Finding purpose

I guess as a child I was always thinking about what profession I was going to have.

My father was interested in me inheriting his dental practice and my mother wanted me to be a pharmacist so I would not have to move too much away from home.

However, I knew that my father had been lured by his aunt to trade an engineering profession for a maxillofacial doctor, and I wanted to take my own decision.

My mother had taken courses in psychology, but she was not overly impressed with what she learned. She thought that what they told her about depression was just another name for being idle or bored. We were never bored individually or as a family.

My parents loved to take short trips during the weekends or explore our beautiful forest or parks on the Santa Lucia (2063 ft) or Cerro San Cristóbal (2887 ft) hills in Santiago.

At home, my mother was always sewing or knitting. She carefully and patiently taught me how to crochet, knit with palillos (knitting needles), tat with a shuttle that included a bobbin, sew seams on skirts, pants, coats, dresses, and even repair holes or other defects in all kinds of clothes. I even learned to make dresses and pants following her sewing book with all kinds of patterns.

She also took me to visit her aunt Ester, a high society famous seamstress who measured your dress or coat by tearing the fabric by hand, and after placing different pieces on your body, put them together with long pins adorned with pearls.

I was amazed at how fast she worked. We would leave for a week or so and then go back to try the garment. She would make some adjustments if needed, but usually they were perfect at the first try.

These professions did not seem to call me at all.

Since I loved animals the profession that attracted me more was veterinary. I pursued the idea in my mind until I met Mario, a veterinary student, who told me that some time you must kill dogs or cats and even sheep or cows. I could not stand that idea. So, my interests switched to architecture.

Soon I learned that I needed to know and apply mathematics, which I was not very friendly with, and also have legal knowledge related to permissions, which I knew in Chile were hard to get without relying on people you knew in the right places.

So, I decided to follow my Literature Academy leader’s advice in high school, and study journalism.

Since going to a Catholic school had been a sad experience and going to church did not really teach me anything about God, Jesus or faith, I became interested in Eastern religions and new age.

To start with, our history professor at the school of journalism gave us a wonderful and professionally researched view of Islam, Hinduism, Buddhism, and Judaism.

I carefully read Siddhartha, the book by Hermann Hesse about the Gautama Buddha. The young man in the novel is seeking enlightenment and understanding of life’s meaning.

I read psychology and philosophy books by Aldred Adler, Sigmund Freud, Carl Young, and Somerset Maugham. Read Aristoteles, Plato, Cicero, Machiavelli, Hume, Rousseau, Heidegger, Nietzsche, Locke, Montaigne, Sartre, de Beauvoir, Kierkegaard, Russell, Hegel, Marx, Spinoza, Schopenhauer, Kant, and other classics.

I was fascinated by the concepts of Taoism and Confucianism. Also, by the reincarnation beliefs in Hinduism. By the confusing psychological theories that attribute everything to sex or the struggles of feeling inferior and not “belonging” to society or family or whatever.

I read about the New Age people following different gurus that made meditation the center of everything. Why was “empty your mind” supposed to be a sign of spirituality?

I read Darwin’s theory about evolution and found them unfounded and based on prejudices and false personal and misinterpreted experiences. After all, one of my ancestors had met him when he was in Chile.

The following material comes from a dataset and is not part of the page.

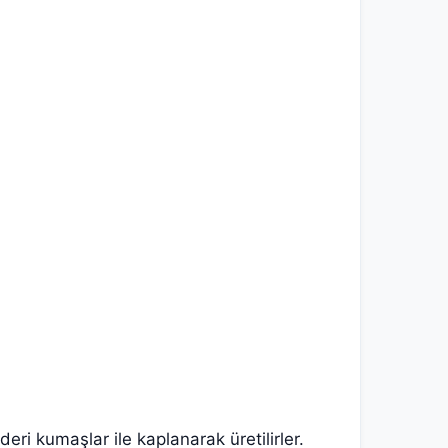
ri kumaşlar ile kaplanarak üretilirler.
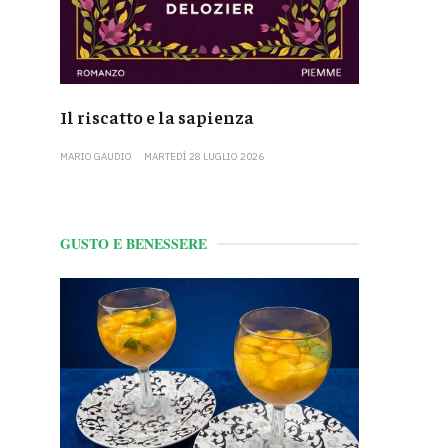
Il riscatto e la sapienza
MARIO GAUDIO
MARTEDÌ 28 LUGLIO 2026
GUSTO E BENESSERE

But everything I read and learned felt empty or as a desperate need of some people to justify their actions without answering to anybody. The problem was submitting to something so crazy as an image of Budha, venerated in so many countries in the East; or submitting to an anti-feminist, planning to dominate the world, and going to heaven to have pleasure with virgins (the religion based on the beliefs of Mohamed in Islam), or submitting to a God that demanded the sacrifice of millions and millions of animals to pay for your sins. (At that time, I did not know that Jewish believers stopped sacrificing animals in 70 DC when the Roman army destroyed the Temple in Jerusalem, the place where sacrifices were offered.)

Obviously, the answer for my purpose was yet to come. Meanwhile I learned to read cards, interpret the lines in the hands, read the Tarot, and I even used a Ouija board while living at a dorm at the University of Georgia.

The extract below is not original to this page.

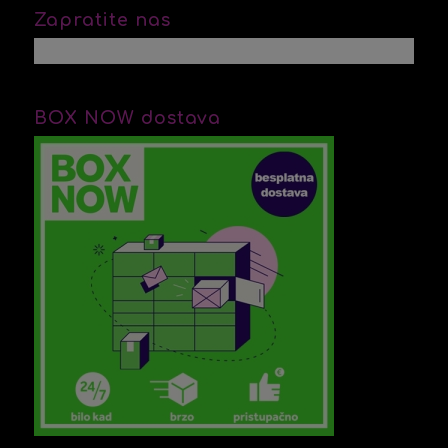
Zapratite nas
BOX NOW dostava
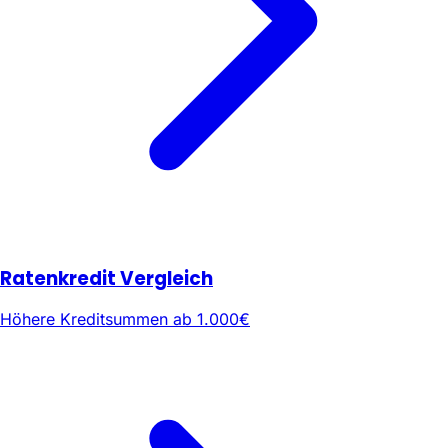
Ratenkredit Vergleich
Höhere Kreditsummen ab 1.000€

It all was going to change after I finished my PhD studies and obtained my title. I was working on an interesting educational project when I met a woman who lent me an interesting book, “The Great Divorce” by C.S. Lewis. After that, I started to read the Bible and then got totally convicted by Psalm 139:
23 Search me [thoroughly], O God, and know my heart;
Test me and know my anxious thoughts;
24 And see if there is any wicked or hurtful way in me,
And lead me in the everlasting way.

It took many years, in fact 40 years, to find my purpose.

Christ was my only answer, and my only purpose. I have been found and wonderfully made by God since my beginning. All I needed was to understand it and be guided by the Holy Spirit for the rest of my life. Be myself in Jesus not in “me”.